La radiographie de l’épaule face et profil est indispensable et elle permet:

  • de confirmer le diagnostic
  • de préciser la variété de la luxation.
  • de rechercher des fractures associées.

Arthroscanner :

Utilisé surtout :

  • Lorsque le diagnostic est plus difficile à établir (simple douleur)
  • dans les luxations récidivantes après quarante ans d’évolution afin de déceler la présence d'une éventuelle lésion des tendons de la coiffe des rotateurs, associée.

LE TRAITEMENT :

Réduction en urgence :

  • Un bilan radiographique s’impose en urgence pour s'assurer de l'intégrité des structures osseuses et éliminer une fracture qui risquerait de se déplacer lors d’une tentative de réduction
  • Pour faciliter la réduction, elle doit être précoce. Elle peut être réalisée soit sans anesthésie, sous prémédication ou sous anesthésie générale brève.
  • Le principe sera une traction douce et progressive dans l'axe du bras afin d'obtenir le relâchement musculaire.
luxation de l'epaule
Un examen clinique à la recherche de complications vasculo-nerveuses et une radiographie de contrôle seront nécessaires après la réduction.

Contention :

  • Elle se fait coude au corps.
  • La durée d'immobilisation dépend de l'âge :

→ 6 semaines avant 20 ans,
→ 3 semaines après 20 ans,
→ 10 à 15 jours après 30-40 ans suivant les cas.

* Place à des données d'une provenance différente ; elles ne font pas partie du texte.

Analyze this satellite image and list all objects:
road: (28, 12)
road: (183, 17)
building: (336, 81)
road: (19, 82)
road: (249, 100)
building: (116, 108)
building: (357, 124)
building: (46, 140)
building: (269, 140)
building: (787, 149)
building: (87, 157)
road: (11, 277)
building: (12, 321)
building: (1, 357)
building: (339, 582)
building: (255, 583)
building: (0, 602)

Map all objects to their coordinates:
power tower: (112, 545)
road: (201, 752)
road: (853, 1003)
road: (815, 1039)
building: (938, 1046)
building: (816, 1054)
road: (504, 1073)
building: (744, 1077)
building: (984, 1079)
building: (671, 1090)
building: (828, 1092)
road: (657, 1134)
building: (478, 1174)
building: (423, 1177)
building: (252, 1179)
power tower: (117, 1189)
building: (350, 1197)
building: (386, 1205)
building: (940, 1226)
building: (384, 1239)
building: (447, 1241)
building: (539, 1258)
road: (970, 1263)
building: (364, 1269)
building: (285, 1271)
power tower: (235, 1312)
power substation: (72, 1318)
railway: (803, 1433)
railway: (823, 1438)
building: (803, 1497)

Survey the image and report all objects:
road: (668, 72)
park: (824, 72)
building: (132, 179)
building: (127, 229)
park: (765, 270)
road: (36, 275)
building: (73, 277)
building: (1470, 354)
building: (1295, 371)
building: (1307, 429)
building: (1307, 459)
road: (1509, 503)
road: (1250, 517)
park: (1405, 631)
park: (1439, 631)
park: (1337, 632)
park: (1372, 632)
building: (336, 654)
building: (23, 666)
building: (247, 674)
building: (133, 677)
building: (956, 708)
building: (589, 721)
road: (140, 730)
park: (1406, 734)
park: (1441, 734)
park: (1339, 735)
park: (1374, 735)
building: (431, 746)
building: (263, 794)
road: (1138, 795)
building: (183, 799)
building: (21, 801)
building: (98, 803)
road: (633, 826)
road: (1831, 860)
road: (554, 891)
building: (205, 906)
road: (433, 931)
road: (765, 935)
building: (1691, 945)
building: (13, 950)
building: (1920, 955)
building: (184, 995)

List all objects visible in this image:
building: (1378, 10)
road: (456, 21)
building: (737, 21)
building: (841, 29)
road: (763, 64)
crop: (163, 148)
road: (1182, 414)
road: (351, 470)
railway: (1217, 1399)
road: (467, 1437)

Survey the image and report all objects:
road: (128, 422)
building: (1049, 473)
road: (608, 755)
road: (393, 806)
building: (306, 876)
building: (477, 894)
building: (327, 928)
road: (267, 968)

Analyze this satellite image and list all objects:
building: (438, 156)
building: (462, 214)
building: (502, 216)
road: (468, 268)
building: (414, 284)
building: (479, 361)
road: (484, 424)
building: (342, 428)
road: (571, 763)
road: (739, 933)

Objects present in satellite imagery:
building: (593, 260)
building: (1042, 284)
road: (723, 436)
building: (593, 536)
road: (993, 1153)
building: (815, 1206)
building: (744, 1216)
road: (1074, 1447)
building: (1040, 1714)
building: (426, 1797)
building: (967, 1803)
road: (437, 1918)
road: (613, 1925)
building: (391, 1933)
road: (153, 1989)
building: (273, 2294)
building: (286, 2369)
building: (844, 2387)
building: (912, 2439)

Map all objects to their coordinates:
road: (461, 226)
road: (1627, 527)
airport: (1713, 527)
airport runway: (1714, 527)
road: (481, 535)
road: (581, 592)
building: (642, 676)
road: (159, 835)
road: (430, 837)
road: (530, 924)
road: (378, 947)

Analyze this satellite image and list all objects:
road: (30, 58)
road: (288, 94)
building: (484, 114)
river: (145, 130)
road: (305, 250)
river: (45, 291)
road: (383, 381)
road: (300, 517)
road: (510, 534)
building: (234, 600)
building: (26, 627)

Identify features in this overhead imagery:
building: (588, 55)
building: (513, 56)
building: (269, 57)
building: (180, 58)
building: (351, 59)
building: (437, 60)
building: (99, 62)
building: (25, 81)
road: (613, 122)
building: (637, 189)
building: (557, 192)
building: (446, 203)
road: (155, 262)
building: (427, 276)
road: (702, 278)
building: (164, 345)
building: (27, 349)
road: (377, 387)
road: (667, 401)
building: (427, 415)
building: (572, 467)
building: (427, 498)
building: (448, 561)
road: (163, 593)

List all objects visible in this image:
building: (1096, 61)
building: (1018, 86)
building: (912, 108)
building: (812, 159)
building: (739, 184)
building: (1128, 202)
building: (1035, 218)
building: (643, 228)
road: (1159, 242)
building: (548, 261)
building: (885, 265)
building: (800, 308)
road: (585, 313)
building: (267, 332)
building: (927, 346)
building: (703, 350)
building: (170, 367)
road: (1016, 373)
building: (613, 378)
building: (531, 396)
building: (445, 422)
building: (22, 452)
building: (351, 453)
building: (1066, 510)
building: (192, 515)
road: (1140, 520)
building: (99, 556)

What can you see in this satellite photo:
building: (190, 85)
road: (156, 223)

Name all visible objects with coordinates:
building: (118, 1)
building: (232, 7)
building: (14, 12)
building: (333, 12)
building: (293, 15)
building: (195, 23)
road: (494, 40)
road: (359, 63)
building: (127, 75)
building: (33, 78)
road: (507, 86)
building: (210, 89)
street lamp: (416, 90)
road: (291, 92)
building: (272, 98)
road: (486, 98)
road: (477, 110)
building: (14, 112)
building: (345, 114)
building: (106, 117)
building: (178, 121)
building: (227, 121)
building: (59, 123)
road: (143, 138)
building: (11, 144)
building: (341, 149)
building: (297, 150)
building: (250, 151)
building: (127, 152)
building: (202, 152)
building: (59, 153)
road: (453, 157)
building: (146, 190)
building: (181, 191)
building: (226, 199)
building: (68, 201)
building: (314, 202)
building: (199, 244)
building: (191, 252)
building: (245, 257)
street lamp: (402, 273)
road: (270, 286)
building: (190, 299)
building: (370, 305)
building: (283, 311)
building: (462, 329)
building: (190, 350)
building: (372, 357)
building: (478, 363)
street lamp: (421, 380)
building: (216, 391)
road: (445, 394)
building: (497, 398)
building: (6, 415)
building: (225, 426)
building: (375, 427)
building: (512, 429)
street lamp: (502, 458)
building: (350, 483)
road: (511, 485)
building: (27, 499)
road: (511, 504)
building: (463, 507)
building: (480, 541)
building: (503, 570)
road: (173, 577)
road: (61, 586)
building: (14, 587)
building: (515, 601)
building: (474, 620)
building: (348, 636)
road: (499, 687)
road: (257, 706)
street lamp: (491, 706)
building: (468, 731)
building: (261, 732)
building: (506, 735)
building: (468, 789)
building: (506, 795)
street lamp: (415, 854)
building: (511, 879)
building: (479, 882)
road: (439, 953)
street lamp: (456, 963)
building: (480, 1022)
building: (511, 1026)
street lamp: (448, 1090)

  • La contention permet la cicatrisation des lésions.

Rééducation :

  • Commence par la récupération douce et progressive des amplitudes articulaires de façon passive puis active

Chirurgie :

Un traitement chirurgical s’impose dans les cas suivants :

  • Luxations récidivantes avec instabilité de l’épaule :

→ la butée pré glénoïdienne à l'aide de la coracoïde (intervention de Latarjet)
→ la réinsertion capsulo-ligamentaire (intervention de Bankart) à ciel ouvert ou par arthroscopie

  • Luxation irréductible à cause d’une interposition
  • Luxation incoercible : les dégâts sont majeurs l’épaule se réduit mais ne tient plus sa place.